The death of Koteswar Rao alias Kishenji, a Polit Bureau member of the Communist Party of India (Maoist), in an encounter with the security forces in a forest in the West Bengal's Paschim Medinipur district has been billed a major success for those engaged in joint operations against the Maoists in the region. However, this could adversely affect the future of talks between the State Government and the Left wing extremists, indicate the State-appointed interlocutors assigned to take the peace process forward.

“There cannot be peace talks (with the Maoists); it is quite impossible when a security operation is on in full swing. This is not an atmosphere conducive to the peace process,” one of the main interlocutors told The Hindu .

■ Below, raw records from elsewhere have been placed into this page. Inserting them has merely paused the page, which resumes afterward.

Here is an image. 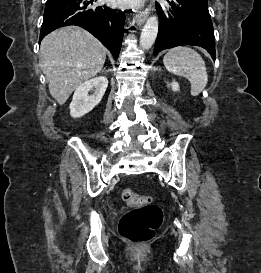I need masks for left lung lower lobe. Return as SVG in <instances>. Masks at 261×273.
Instances as JSON below:
<instances>
[{
  "mask_svg": "<svg viewBox=\"0 0 261 273\" xmlns=\"http://www.w3.org/2000/svg\"><path fill=\"white\" fill-rule=\"evenodd\" d=\"M171 7L157 5L159 31L154 54L180 45L205 48L215 60V37L207 0H167Z\"/></svg>",
  "mask_w": 261,
  "mask_h": 273,
  "instance_id": "1",
  "label": "left lung lower lobe"
}]
</instances>
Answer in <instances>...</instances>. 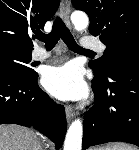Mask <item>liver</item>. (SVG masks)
Instances as JSON below:
<instances>
[{
    "mask_svg": "<svg viewBox=\"0 0 139 150\" xmlns=\"http://www.w3.org/2000/svg\"><path fill=\"white\" fill-rule=\"evenodd\" d=\"M0 150H43L40 137L18 125H0Z\"/></svg>",
    "mask_w": 139,
    "mask_h": 150,
    "instance_id": "1",
    "label": "liver"
}]
</instances>
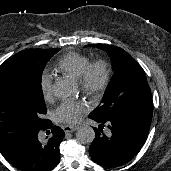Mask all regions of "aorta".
Wrapping results in <instances>:
<instances>
[{"label": "aorta", "instance_id": "obj_1", "mask_svg": "<svg viewBox=\"0 0 171 171\" xmlns=\"http://www.w3.org/2000/svg\"><path fill=\"white\" fill-rule=\"evenodd\" d=\"M53 93L56 97L65 99L75 96L77 88L74 82L61 79L54 84ZM76 138L82 144H91L95 138V131L90 126H82L77 130Z\"/></svg>", "mask_w": 171, "mask_h": 171}]
</instances>
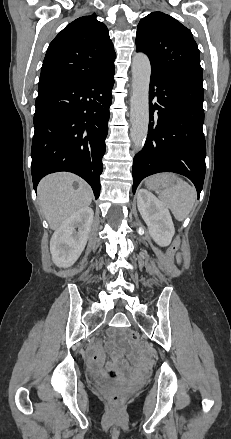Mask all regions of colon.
Listing matches in <instances>:
<instances>
[{
	"label": "colon",
	"instance_id": "colon-1",
	"mask_svg": "<svg viewBox=\"0 0 231 439\" xmlns=\"http://www.w3.org/2000/svg\"><path fill=\"white\" fill-rule=\"evenodd\" d=\"M179 240H176L171 248V251H175L178 248ZM129 338L132 342L138 344L140 342V335L138 332L132 331L129 333ZM115 382V381H114ZM127 397V393L119 388H113L109 393V400L113 405H120Z\"/></svg>",
	"mask_w": 231,
	"mask_h": 439
}]
</instances>
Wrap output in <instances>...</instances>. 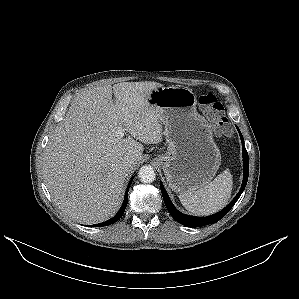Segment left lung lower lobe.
Returning a JSON list of instances; mask_svg holds the SVG:
<instances>
[{
	"mask_svg": "<svg viewBox=\"0 0 299 299\" xmlns=\"http://www.w3.org/2000/svg\"><path fill=\"white\" fill-rule=\"evenodd\" d=\"M237 127V126H236ZM237 130L240 134V138H241V142L243 145V169H244V177H243V182H242V186L240 191L238 192V194L235 196V198L231 201L230 204H228L223 210H221L220 212L209 216V217H194V216H189V215H185L182 214L181 212H179L175 206L173 205V203L171 202L164 186L162 184H160L161 187V192H162V196L165 202V205L169 211V213L172 215V217L179 222L180 224L187 226V227H200V226H204V225H209V224H213L217 221H219L223 216H225L229 210L234 206V204L237 202V200L239 199V197L241 196L242 192L244 191L246 184H247V180H248V174H249V157H248V153L246 151V148L244 146V139L243 136L239 130V128L237 127Z\"/></svg>",
	"mask_w": 299,
	"mask_h": 299,
	"instance_id": "obj_1",
	"label": "left lung lower lobe"
}]
</instances>
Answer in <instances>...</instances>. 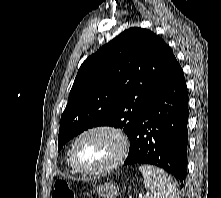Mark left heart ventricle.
Segmentation results:
<instances>
[{"mask_svg":"<svg viewBox=\"0 0 221 198\" xmlns=\"http://www.w3.org/2000/svg\"><path fill=\"white\" fill-rule=\"evenodd\" d=\"M117 139L106 132H96L83 137L76 145L77 163L87 169H97L108 164L117 154Z\"/></svg>","mask_w":221,"mask_h":198,"instance_id":"1","label":"left heart ventricle"}]
</instances>
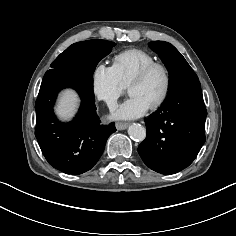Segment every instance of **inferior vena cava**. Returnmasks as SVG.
Segmentation results:
<instances>
[{
    "mask_svg": "<svg viewBox=\"0 0 236 236\" xmlns=\"http://www.w3.org/2000/svg\"><path fill=\"white\" fill-rule=\"evenodd\" d=\"M108 107H109V110H110L111 112H113V111H115V110L118 108V104H117L116 102H110V103L108 104Z\"/></svg>",
    "mask_w": 236,
    "mask_h": 236,
    "instance_id": "obj_1",
    "label": "inferior vena cava"
}]
</instances>
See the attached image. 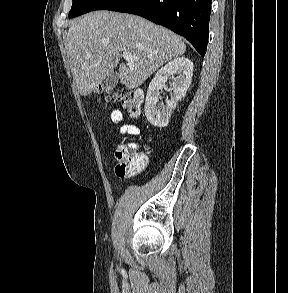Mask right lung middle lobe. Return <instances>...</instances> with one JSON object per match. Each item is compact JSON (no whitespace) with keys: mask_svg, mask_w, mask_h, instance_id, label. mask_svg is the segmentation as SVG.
Returning a JSON list of instances; mask_svg holds the SVG:
<instances>
[{"mask_svg":"<svg viewBox=\"0 0 288 293\" xmlns=\"http://www.w3.org/2000/svg\"><path fill=\"white\" fill-rule=\"evenodd\" d=\"M119 0H73L69 18L77 17L94 10H104Z\"/></svg>","mask_w":288,"mask_h":293,"instance_id":"dd1d6c3e","label":"right lung middle lobe"}]
</instances>
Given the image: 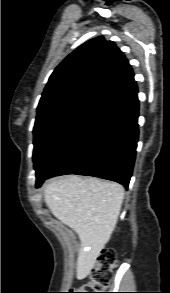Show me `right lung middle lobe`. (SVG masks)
<instances>
[{
    "instance_id": "dd1d6c3e",
    "label": "right lung middle lobe",
    "mask_w": 170,
    "mask_h": 293,
    "mask_svg": "<svg viewBox=\"0 0 170 293\" xmlns=\"http://www.w3.org/2000/svg\"><path fill=\"white\" fill-rule=\"evenodd\" d=\"M106 109L100 105L78 104L35 124L33 162L36 184L51 174L57 163L86 135Z\"/></svg>"
}]
</instances>
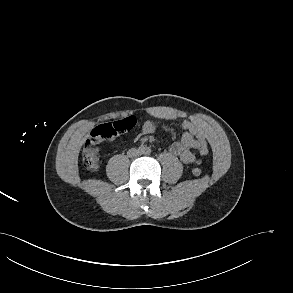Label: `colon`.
I'll list each match as a JSON object with an SVG mask.
<instances>
[{
  "instance_id": "5ec220e1",
  "label": "colon",
  "mask_w": 293,
  "mask_h": 293,
  "mask_svg": "<svg viewBox=\"0 0 293 293\" xmlns=\"http://www.w3.org/2000/svg\"><path fill=\"white\" fill-rule=\"evenodd\" d=\"M135 126L132 117H128L115 123H107L97 126L86 142L82 153L84 166L90 171H97L100 167L99 146L106 141H112ZM194 176H200L202 171L198 167L191 170Z\"/></svg>"
}]
</instances>
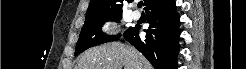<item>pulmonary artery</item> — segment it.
Instances as JSON below:
<instances>
[{"mask_svg": "<svg viewBox=\"0 0 246 69\" xmlns=\"http://www.w3.org/2000/svg\"><path fill=\"white\" fill-rule=\"evenodd\" d=\"M132 17H133L134 19H138V18L140 17V12H139V11H133V12H132Z\"/></svg>", "mask_w": 246, "mask_h": 69, "instance_id": "e3ab8cb5", "label": "pulmonary artery"}]
</instances>
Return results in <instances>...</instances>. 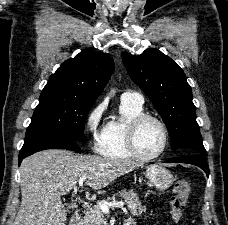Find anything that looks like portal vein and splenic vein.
<instances>
[{
  "instance_id": "1",
  "label": "portal vein and splenic vein",
  "mask_w": 228,
  "mask_h": 225,
  "mask_svg": "<svg viewBox=\"0 0 228 225\" xmlns=\"http://www.w3.org/2000/svg\"><path fill=\"white\" fill-rule=\"evenodd\" d=\"M87 177H80L78 183V188L75 189L76 193L80 192V189L83 188V183L84 181H86ZM102 213H108L109 209H111V207H124V203H115V201H113V203H106V201H100V203H98Z\"/></svg>"
}]
</instances>
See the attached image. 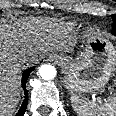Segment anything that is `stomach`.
Returning <instances> with one entry per match:
<instances>
[{"label": "stomach", "mask_w": 116, "mask_h": 116, "mask_svg": "<svg viewBox=\"0 0 116 116\" xmlns=\"http://www.w3.org/2000/svg\"><path fill=\"white\" fill-rule=\"evenodd\" d=\"M73 47L65 51L71 52ZM66 71L65 84L75 92H93L103 88L116 66V50L110 42L92 39L76 61L69 55H61Z\"/></svg>", "instance_id": "0dacf381"}]
</instances>
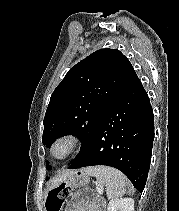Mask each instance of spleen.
I'll return each instance as SVG.
<instances>
[{
    "instance_id": "spleen-1",
    "label": "spleen",
    "mask_w": 179,
    "mask_h": 211,
    "mask_svg": "<svg viewBox=\"0 0 179 211\" xmlns=\"http://www.w3.org/2000/svg\"><path fill=\"white\" fill-rule=\"evenodd\" d=\"M86 176L95 177L98 186L106 187V195L109 199L122 197L126 190V178L119 170L108 166H92L84 169Z\"/></svg>"
}]
</instances>
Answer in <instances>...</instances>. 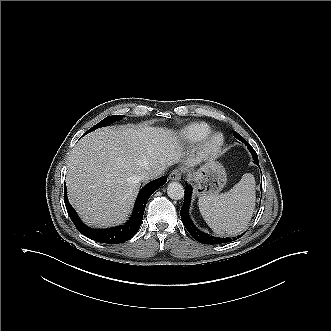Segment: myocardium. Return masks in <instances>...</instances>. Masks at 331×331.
<instances>
[{
    "label": "myocardium",
    "instance_id": "myocardium-1",
    "mask_svg": "<svg viewBox=\"0 0 331 331\" xmlns=\"http://www.w3.org/2000/svg\"><path fill=\"white\" fill-rule=\"evenodd\" d=\"M224 145V136L219 132L208 135L200 146V153L205 156L217 154Z\"/></svg>",
    "mask_w": 331,
    "mask_h": 331
}]
</instances>
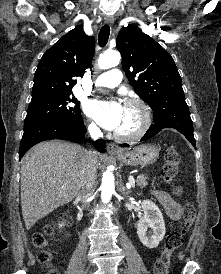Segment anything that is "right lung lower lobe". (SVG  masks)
<instances>
[{"mask_svg":"<svg viewBox=\"0 0 221 274\" xmlns=\"http://www.w3.org/2000/svg\"><path fill=\"white\" fill-rule=\"evenodd\" d=\"M85 136L86 127L84 122L71 123L64 120H47L27 125L24 127V134L20 143L19 159L24 156L30 147L41 141L63 139L77 143L84 140ZM94 146L100 152H105L104 140H97Z\"/></svg>","mask_w":221,"mask_h":274,"instance_id":"1","label":"right lung lower lobe"}]
</instances>
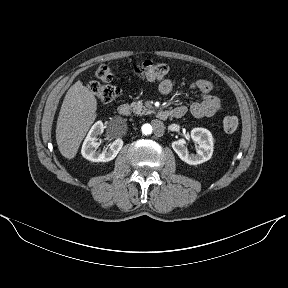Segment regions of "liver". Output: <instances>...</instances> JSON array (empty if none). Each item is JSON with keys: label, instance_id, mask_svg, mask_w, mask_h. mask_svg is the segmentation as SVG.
Returning <instances> with one entry per match:
<instances>
[{"label": "liver", "instance_id": "liver-1", "mask_svg": "<svg viewBox=\"0 0 288 288\" xmlns=\"http://www.w3.org/2000/svg\"><path fill=\"white\" fill-rule=\"evenodd\" d=\"M97 101L91 90L77 81L66 93L56 126L60 153L67 159L77 154L79 146L96 119Z\"/></svg>", "mask_w": 288, "mask_h": 288}]
</instances>
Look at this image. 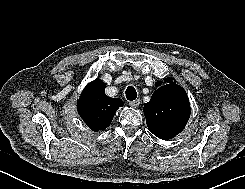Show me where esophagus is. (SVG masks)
Returning a JSON list of instances; mask_svg holds the SVG:
<instances>
[{"instance_id":"obj_1","label":"esophagus","mask_w":245,"mask_h":189,"mask_svg":"<svg viewBox=\"0 0 245 189\" xmlns=\"http://www.w3.org/2000/svg\"><path fill=\"white\" fill-rule=\"evenodd\" d=\"M139 104H140V100H139V99H136V100H134V101H130V102H129V105H130L131 107H134V108L138 107Z\"/></svg>"}]
</instances>
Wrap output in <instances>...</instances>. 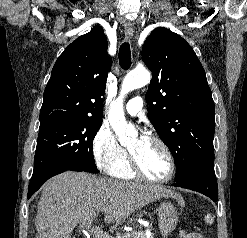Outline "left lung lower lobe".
<instances>
[{
	"instance_id": "1",
	"label": "left lung lower lobe",
	"mask_w": 247,
	"mask_h": 238,
	"mask_svg": "<svg viewBox=\"0 0 247 238\" xmlns=\"http://www.w3.org/2000/svg\"><path fill=\"white\" fill-rule=\"evenodd\" d=\"M174 186L200 192L214 202L217 201L218 185L212 165L193 167L182 179L176 181Z\"/></svg>"
}]
</instances>
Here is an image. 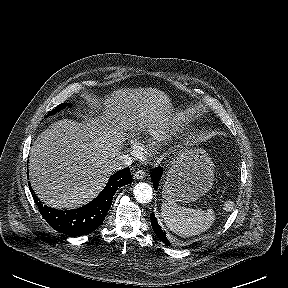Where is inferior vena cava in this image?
Returning a JSON list of instances; mask_svg holds the SVG:
<instances>
[{"label":"inferior vena cava","mask_w":288,"mask_h":288,"mask_svg":"<svg viewBox=\"0 0 288 288\" xmlns=\"http://www.w3.org/2000/svg\"><path fill=\"white\" fill-rule=\"evenodd\" d=\"M133 162V159L129 155H117L113 161L110 162V169L115 172L120 169L126 168L130 166Z\"/></svg>","instance_id":"1"}]
</instances>
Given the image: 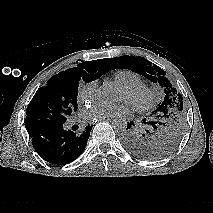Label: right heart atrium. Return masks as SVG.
Returning a JSON list of instances; mask_svg holds the SVG:
<instances>
[{
    "label": "right heart atrium",
    "instance_id": "right-heart-atrium-1",
    "mask_svg": "<svg viewBox=\"0 0 213 213\" xmlns=\"http://www.w3.org/2000/svg\"><path fill=\"white\" fill-rule=\"evenodd\" d=\"M97 83L96 81H89L81 83L78 88V101L83 104L92 103L96 98Z\"/></svg>",
    "mask_w": 213,
    "mask_h": 213
}]
</instances>
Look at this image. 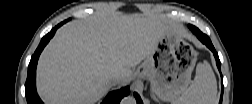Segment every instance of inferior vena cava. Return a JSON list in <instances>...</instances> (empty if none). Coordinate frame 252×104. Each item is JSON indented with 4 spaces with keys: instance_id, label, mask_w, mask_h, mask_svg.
Returning <instances> with one entry per match:
<instances>
[{
    "instance_id": "inferior-vena-cava-1",
    "label": "inferior vena cava",
    "mask_w": 252,
    "mask_h": 104,
    "mask_svg": "<svg viewBox=\"0 0 252 104\" xmlns=\"http://www.w3.org/2000/svg\"><path fill=\"white\" fill-rule=\"evenodd\" d=\"M120 81H121V76H119V75H113V76L110 78V83H111L112 85H116V84H118Z\"/></svg>"
}]
</instances>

“One cannot expect them (the Maoists) to come to the negotiating table at gun-point…At a time when we have been trying to arrive at an understanding for a cease-fire, it is as if they (the Maoists) are being told to either surrender or get killed”, he added, shortly after learning that the body of the person killed in the encounter was suspected to be that of Kishenji.

Opportunity lost

“The government has failed to seize the opportunity”, the interlocutor said.

“It is a cruel time to talk about the peace process….Mamata Banerjee is playing a dual role: she says she is ready for talks but is also conducting joint operations”, revolutionary poet and writer Varavara Rao, known to be sympathetic to the Maoist cause, said from Hyderabad.

The State interlocutors who had been appointed by the State Government on July 7 to explore the possibility of peace talks had last week, in the wake of fresh violence by Maoists in the State's Purulia district and the subsequent operation by security forces in which two ultras were killed, had expressed their desire to be relieved of their responsibilities.

Chief Minister Mamata Banerjee had, however, prevailed on the interlocutors at a meeting on November 19 to reconsider their move to pull out and continue with their attempts to take the peace process forward.

Ms. Banerjee has been maintaining that the peace process is a “continuous process”. But with the suspected killing of Kishenji in an operation by the security forces, fresh questions are being asked whether or not the interlocutors will revert to their earlier decision to discontinue their efforts.

The interlocutors have been emphasising on the need for both the State Government and the Maoists to “exercise restraint” so that a congenial atmosphere based on “mutual trust” could be created for the holding of peace talks between the two sides.

In the wake of Thursday's developments they feel, at least for now, there seems to be very little likelihood of such a possibility.